## [PROBLEM STATEMENT]
Please copy the records below line for line, without changing anything, and omit the pictures from your copy.

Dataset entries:
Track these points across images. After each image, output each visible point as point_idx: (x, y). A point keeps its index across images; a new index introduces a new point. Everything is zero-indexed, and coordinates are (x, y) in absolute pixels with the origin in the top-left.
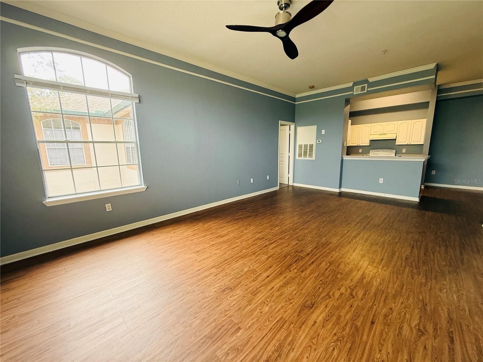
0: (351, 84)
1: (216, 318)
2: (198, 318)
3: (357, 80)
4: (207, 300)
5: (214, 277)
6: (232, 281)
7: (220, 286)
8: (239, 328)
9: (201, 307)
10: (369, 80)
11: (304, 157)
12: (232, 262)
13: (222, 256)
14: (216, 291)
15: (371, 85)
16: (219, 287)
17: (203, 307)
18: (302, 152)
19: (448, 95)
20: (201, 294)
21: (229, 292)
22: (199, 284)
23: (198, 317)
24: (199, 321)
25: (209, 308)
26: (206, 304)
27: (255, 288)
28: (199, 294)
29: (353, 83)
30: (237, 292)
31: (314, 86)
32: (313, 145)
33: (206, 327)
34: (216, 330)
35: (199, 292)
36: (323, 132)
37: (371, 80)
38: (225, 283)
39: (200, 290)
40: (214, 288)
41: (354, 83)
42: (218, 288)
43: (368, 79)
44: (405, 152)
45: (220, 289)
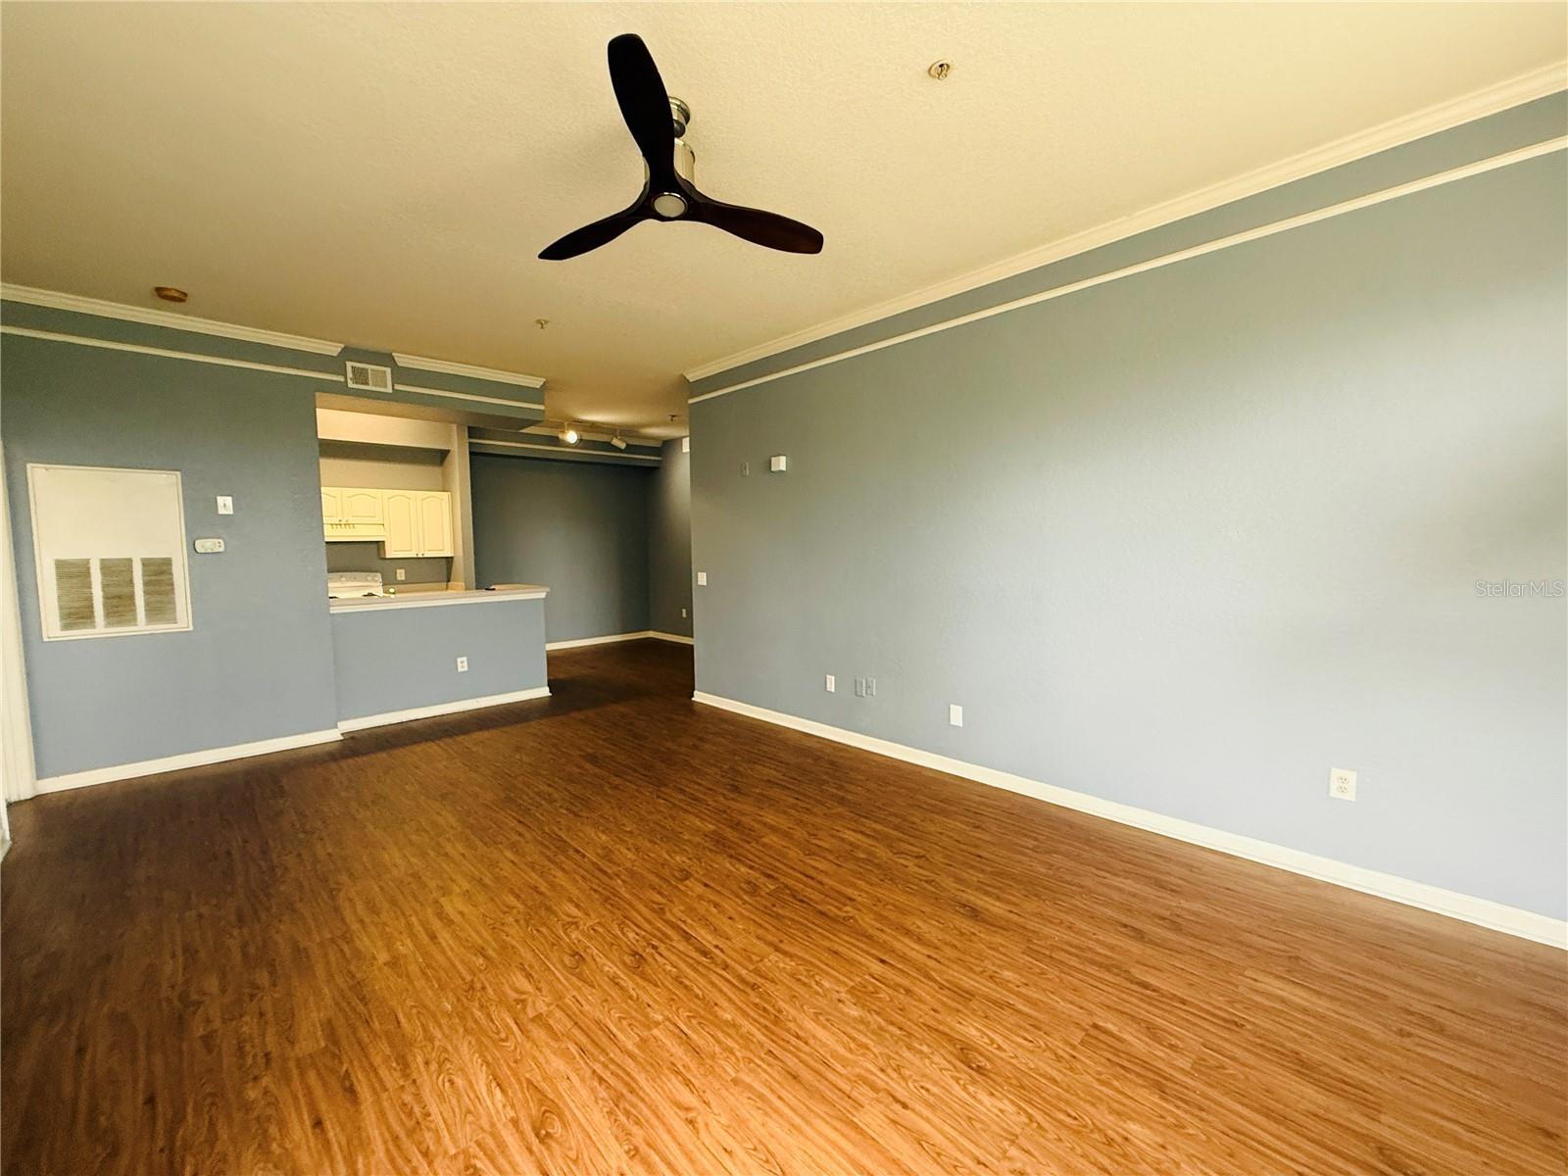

## [PROBLEM SOLUTION]
Track these points across images. After each image, output each visible point as point_idx: (x, y). A point keeps its index across images; a new index introduces a new point. Everything is zero-indexed, and coordinates are (x, y) in absolute pixels with the origin in the top-left.
0: (351, 84)
1: (216, 318)
2: (198, 318)
3: (357, 80)
4: (207, 300)
5: (214, 277)
6: (232, 281)
7: (220, 286)
8: (239, 328)
9: (201, 307)
10: (369, 80)
11: (304, 157)
12: (232, 262)
13: (222, 256)
14: (216, 291)
15: (371, 85)
16: (219, 287)
17: (203, 307)
18: (302, 152)
19: (448, 95)
20: (201, 294)
21: (229, 292)
22: (199, 284)
23: (198, 317)
24: (199, 321)
25: (209, 308)
26: (206, 304)
27: (255, 288)
28: (199, 294)
29: (353, 83)
30: (237, 292)
31: (314, 86)
32: (313, 145)
33: (206, 327)
34: (216, 330)
35: (199, 292)
36: (323, 132)
37: (371, 80)
38: (225, 283)
39: (200, 290)
40: (214, 288)
41: (354, 83)
42: (218, 288)
43: (368, 79)
44: (405, 152)
45: (220, 289)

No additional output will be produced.